Potential glycosidase inhibitors: Synthesis of 1,4-dideoxy-1,4-imino derivatives of D-glucitol, D- and L-xylitol, D- and L-allitol, D- and L-talitol, and D-gulitol

Conversion of 2,3,5,6-tetra-O-benzyl-D-galactofuranose (19) into its oxime and subsequent treatment with methanesulphonyl chloride gave 2,3,5,6-tetra-O-benzyl-4-O-methylsulphonyl-D-galactonitrile (21). Reductive cyclization by sodium borohydride/cobalt(II) chloride, followed by hydrogenolysis under acidic conditions yielded 1,4-dideoxy-1,4-imino-D-glucitol hydrochloride (11). A similar reaction sequence was used to convert 2,3,5-tri-O-benzyl L-arabinofuranose (23) via the nitrile (25) into 1,4-dideoxy-1,4-imino-D-xylitol hydrochloride (12), and the corresponding D-arabinose derivative (27) gave 1,4-dideoxy-1,4-imino-L-xylitol hydrochloride (13), using the same chemistry. Treatment of 2,3:5,6-di-O-isopropylidene-ß- D-gulofuranose (31) with hydroxylamine and then methanesulphonyl chloride in pyridine gave 4-O-methvlsulphonyl-2,3:5,6-di-0-isopropylidene-D-gulononitrile (32), which was converted by treatment with lithium aluminium hydride and subsequent acid hydrolysis into 1,4-dideoxy-1,4-imino-D-allitol hydrochloride (14); similar chemistry in the enantiomeric series gave the L-allitol derivative (15).
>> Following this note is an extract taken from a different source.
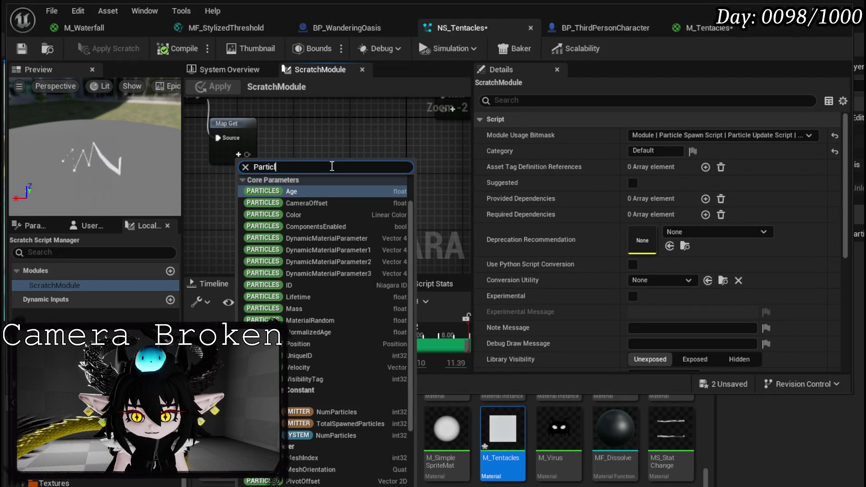
text(e posi)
An analogous reaction sequence was used to convert 2,3:5,6-di-O- isopropylidene-a-D-mannofuranose into 4-O-methylsulphonyl-2,3:5,6-di-O- isopropylidene D-mannononitrile (38) and thence into 1,4-dideoxy-1,4-imino-D- talitol hydrochloride (16); L-mannonolactone was converted via 2,3:5,6-di-O-isopropylidene-a-L-mannofuranose (41) into 1,4-dideoxy-1,4-imino-L- talitol hydrochloride (17). 2,3:5,6-Di-0-isopropylidene-ß-D-allofuranose (45) was converted via its oxime (46) into 4-0-methylsulphonyl-2,3:5,6-di-O- isopropylidene-D-allononitrile (47), which on reductive cyclization with lithium aluminium hydride, and subsequent acid hydrolysis, gave 1,4-dideoxy-1,4-imino- D-gulitol hydrochloride (18).